The Democrat said he has long had a working relationship with the center, serving for several years on its Governors’ Council. He said the bipartisan members of the task force offer “significant expertise” around the issue.
The other members are Dr. Jerome Adams, a former surgeon general; Mary Bono, a former U.S. representative from California; Richard G. Frank, endowed professor of health economics at Harvard University; Dr. Patrice Harris, CEO of eMed and former president of the American Medical Association; Susanna Martinez, former governor of New Mexico; and Donna E. Shalala, a former secretary of health and human services and U.S. representative from Florida.
“The task force will examine drug-overdose trends in the past two years and the main drivers behind the surge, track fiscal year 2020 federal opioid funding and investments from the four Covid-19 emergency relief packages, and analyze the types of treatment services that are being supported across the country and the gaps that exist,” the center said in a news release. Its report, due in early 2022, will “examine treatment disparities in states that expanded Medicaid compared to non-expansion states.”
Beshear, who expanded Medicaid under the Patient Protection and Affordable Care Act when he was governor, noted that the expansion allowed Medicaid to cover treatment for substance-use disorder “for the first time. That’s not to say we had enough of it, or that it was all effective, but certainly to have it available through the expanded Medicaid program proved very beneficial to us.”
Opioid dependence was one of the top five diagnoses made for Kentucky adults and seniors on Medicaid in the federal fiscal year that ended Sept. 30, and buprenorphine-naloxone which is used to treat opioid use disorders, was one of the top five prescribed drugs. About 570,000 Kentuckians gained access to health care in Kentucky through Medicaid expansion in that fiscal year.
Beshear said the task force is timely, given the latest Centers for Disease Control and Prevention study that shows more than 90,000 Americans died from drug overdoses in fiscal 2020, a 29 percent increase from the previous year. In Kentucky, overdose deaths increased 50 percent, the nation’s third highest rate of increase.
The former governor, who is father of the current governor, said the nation has made “tremendous strides” in prevention and treatment of addiction, but not enough: “Our national response is still inadequate, and it’s obvious that it’s inadequate. This may be an opportune time for Congress and a new administration to renew and strengthen the efforts to get ahold of this epidemic and wrestle it to the ground.”

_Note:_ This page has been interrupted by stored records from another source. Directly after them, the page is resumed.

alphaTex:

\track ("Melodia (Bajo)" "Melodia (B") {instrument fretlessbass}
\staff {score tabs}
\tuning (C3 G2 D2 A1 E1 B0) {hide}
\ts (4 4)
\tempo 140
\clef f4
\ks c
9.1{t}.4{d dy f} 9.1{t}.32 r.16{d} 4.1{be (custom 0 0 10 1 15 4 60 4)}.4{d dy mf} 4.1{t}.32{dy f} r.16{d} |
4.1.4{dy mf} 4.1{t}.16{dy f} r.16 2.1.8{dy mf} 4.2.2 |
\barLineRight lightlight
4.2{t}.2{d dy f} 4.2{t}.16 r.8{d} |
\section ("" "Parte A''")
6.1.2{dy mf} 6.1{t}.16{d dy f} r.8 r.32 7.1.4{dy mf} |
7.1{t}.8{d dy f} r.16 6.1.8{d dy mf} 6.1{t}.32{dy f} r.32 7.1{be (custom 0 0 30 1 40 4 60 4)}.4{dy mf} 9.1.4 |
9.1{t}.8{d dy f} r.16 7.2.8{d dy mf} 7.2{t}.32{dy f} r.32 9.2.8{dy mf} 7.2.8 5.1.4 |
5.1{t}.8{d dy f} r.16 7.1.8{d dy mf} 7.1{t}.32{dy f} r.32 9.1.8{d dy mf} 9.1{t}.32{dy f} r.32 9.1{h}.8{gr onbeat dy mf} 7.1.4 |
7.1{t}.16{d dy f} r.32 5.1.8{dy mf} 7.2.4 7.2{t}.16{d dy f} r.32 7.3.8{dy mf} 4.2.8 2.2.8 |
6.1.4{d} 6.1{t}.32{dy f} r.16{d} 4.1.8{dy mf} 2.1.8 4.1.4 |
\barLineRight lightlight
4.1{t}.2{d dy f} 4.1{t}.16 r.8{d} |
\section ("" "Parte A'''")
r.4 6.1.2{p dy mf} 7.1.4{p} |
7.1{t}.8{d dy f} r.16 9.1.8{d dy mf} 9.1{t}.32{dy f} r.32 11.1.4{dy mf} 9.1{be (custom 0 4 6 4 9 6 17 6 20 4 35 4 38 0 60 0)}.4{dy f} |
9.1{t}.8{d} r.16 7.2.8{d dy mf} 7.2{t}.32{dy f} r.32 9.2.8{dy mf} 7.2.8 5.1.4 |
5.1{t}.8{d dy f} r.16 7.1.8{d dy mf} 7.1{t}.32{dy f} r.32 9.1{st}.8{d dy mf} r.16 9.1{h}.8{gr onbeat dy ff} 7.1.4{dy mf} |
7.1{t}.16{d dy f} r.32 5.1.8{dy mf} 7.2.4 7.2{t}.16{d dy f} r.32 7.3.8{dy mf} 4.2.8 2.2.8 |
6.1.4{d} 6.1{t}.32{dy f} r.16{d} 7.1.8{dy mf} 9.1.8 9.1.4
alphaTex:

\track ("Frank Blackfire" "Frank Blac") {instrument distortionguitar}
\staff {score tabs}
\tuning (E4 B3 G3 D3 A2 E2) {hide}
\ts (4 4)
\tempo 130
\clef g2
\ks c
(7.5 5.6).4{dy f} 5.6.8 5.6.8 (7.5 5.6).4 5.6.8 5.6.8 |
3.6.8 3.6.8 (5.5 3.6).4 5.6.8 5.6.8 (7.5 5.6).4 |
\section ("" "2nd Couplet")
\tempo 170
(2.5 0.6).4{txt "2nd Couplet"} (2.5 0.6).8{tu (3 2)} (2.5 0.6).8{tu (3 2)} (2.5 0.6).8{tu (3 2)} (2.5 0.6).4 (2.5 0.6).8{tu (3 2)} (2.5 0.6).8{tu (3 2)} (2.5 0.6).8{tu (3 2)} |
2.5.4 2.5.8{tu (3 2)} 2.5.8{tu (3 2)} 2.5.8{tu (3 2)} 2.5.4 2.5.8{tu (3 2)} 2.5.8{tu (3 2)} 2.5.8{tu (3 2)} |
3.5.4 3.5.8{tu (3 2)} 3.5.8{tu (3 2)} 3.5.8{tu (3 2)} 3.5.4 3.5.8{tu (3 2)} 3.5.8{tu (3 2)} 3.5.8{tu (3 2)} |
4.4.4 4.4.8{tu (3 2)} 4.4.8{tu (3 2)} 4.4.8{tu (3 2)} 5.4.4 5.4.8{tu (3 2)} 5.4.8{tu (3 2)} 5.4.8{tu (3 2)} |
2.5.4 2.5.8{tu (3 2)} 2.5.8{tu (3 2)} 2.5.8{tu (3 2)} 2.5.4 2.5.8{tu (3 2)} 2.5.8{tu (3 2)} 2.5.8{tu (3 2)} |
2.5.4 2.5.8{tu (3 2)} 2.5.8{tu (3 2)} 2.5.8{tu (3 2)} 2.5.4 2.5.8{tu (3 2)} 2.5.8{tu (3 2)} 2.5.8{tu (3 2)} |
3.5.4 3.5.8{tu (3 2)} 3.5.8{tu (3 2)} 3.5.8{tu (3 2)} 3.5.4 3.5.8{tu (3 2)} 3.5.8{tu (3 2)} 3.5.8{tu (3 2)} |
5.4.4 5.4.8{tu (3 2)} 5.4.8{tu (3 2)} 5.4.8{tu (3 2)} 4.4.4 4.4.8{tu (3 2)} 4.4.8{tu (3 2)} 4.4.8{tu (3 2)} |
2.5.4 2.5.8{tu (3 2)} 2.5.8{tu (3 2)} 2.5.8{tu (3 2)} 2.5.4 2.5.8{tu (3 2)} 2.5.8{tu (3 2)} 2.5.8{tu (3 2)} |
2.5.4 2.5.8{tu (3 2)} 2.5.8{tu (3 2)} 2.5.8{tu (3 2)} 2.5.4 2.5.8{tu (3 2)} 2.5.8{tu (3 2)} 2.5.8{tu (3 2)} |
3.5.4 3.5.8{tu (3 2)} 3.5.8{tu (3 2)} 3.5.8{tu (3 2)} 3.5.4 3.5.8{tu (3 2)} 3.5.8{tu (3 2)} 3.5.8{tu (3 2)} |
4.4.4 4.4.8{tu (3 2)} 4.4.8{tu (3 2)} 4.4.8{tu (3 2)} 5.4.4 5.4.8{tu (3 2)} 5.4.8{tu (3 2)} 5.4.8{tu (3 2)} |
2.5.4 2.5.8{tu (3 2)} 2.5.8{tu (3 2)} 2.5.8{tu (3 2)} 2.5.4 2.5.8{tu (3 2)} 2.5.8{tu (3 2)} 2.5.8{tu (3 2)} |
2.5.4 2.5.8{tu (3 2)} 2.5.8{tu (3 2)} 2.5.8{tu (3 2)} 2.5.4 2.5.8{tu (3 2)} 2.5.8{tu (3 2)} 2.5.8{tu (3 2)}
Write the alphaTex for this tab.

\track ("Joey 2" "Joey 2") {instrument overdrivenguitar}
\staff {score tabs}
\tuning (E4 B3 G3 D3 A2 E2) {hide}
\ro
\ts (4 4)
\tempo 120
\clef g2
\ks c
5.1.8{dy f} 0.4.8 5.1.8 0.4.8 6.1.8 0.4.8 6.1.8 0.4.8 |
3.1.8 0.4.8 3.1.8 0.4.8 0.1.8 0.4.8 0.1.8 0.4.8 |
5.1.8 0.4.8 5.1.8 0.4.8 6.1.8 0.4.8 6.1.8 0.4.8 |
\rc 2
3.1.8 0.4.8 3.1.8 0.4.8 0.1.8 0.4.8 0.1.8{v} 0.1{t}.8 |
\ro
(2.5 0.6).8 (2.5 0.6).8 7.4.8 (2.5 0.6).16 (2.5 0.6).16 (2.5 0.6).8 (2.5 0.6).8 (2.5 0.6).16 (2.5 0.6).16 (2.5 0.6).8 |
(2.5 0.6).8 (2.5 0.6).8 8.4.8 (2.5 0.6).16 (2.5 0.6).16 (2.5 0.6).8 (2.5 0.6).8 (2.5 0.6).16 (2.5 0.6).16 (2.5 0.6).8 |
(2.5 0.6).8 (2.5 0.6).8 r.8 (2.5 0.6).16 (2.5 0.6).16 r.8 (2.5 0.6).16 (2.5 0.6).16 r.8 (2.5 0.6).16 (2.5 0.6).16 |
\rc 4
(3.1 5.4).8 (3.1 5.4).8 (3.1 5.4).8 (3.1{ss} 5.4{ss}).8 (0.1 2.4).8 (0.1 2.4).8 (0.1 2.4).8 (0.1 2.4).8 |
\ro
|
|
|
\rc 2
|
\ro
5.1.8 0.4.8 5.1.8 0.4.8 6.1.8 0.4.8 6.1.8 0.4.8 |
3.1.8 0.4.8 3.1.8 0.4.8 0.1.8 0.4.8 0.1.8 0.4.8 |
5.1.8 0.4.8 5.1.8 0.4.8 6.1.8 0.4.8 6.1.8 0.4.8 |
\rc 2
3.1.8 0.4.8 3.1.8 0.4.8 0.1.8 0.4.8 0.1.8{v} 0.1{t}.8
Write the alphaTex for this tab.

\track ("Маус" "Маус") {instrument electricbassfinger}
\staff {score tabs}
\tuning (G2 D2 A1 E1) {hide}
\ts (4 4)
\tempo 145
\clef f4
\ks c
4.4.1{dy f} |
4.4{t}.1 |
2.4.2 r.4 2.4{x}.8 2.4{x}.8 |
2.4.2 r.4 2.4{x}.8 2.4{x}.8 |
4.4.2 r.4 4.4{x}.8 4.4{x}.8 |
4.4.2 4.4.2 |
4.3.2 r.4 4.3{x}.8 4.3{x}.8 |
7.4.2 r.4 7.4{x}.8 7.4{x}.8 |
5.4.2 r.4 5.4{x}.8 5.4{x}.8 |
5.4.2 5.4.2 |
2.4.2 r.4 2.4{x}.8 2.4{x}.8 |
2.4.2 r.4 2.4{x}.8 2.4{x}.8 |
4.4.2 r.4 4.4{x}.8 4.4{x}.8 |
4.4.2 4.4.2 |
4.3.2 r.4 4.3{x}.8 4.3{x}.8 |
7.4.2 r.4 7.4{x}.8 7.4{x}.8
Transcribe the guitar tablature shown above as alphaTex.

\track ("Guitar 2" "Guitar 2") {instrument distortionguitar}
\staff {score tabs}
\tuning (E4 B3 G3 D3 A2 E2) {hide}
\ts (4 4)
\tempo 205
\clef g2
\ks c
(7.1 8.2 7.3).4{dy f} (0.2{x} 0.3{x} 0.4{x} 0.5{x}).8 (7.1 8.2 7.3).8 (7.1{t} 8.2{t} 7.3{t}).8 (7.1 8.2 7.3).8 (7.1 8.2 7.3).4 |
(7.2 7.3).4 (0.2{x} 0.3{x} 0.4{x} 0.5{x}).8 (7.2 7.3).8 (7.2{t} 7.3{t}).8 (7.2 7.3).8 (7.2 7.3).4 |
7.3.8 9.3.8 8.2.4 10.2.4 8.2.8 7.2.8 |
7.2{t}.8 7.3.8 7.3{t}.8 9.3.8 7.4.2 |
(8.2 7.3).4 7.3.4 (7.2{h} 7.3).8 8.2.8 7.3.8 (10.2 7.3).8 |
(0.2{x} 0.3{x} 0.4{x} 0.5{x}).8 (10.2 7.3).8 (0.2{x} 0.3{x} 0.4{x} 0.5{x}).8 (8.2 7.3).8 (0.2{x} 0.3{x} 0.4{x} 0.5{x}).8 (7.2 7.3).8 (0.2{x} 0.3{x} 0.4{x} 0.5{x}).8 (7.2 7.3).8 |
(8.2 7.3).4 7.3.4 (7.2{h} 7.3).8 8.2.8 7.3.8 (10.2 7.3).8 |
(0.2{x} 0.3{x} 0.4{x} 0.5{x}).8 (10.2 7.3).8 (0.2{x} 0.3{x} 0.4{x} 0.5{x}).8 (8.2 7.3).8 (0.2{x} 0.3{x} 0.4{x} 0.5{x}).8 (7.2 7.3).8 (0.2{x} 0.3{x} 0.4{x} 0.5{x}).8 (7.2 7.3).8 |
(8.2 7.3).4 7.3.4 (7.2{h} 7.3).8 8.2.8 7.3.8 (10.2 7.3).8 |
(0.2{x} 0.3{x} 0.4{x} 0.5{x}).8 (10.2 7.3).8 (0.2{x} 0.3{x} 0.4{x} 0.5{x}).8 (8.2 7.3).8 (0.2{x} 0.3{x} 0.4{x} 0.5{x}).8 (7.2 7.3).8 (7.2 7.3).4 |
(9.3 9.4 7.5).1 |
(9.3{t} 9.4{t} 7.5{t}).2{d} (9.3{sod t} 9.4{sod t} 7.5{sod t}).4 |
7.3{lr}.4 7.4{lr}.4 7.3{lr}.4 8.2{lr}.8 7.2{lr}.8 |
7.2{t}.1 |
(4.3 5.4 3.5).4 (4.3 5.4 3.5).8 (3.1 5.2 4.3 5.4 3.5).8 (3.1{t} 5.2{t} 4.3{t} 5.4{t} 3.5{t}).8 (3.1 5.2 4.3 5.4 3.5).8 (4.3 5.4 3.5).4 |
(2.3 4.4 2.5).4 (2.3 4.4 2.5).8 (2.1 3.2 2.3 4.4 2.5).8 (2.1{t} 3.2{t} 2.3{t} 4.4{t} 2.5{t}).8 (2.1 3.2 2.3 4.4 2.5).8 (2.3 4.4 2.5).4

Beshear stressed that more focus needs to be on treatment.
“We have spent quite a bit of time and effort and money on prevention, which is obviously the right thing to do, but from a treatment standpoint, we have fallen short in reaching those who need it,” he said. “We as a country have to finally step up and recognize that this problem will never be resolved without a tremendous effort in the area of treatment.”
He also pointed to the need for additional support for people in recovery.
“You can’t work with a person who wants to overcome their addiction, and then just turn around and put them right back in the same environment that helped to cause that addiction in the first place,” he said. “You have to provide additional support in various ways and we’ve got to figure out how better to do that.”
Beshear said measures to fight the opioid epidemic have found bipartisan support, and “With these new numbers from the CDC, there’s an urgency here to attack this problem more effectively. I think there is a window of opportunity for some bipartisan efforts out of Congress that will help in that regard.”
The Bipartisan Policy Center was founded by former Senate majority leaders Howard Baker and Bob Dole, Republicans, and Tom Daschle and George Mitchell, Democrats.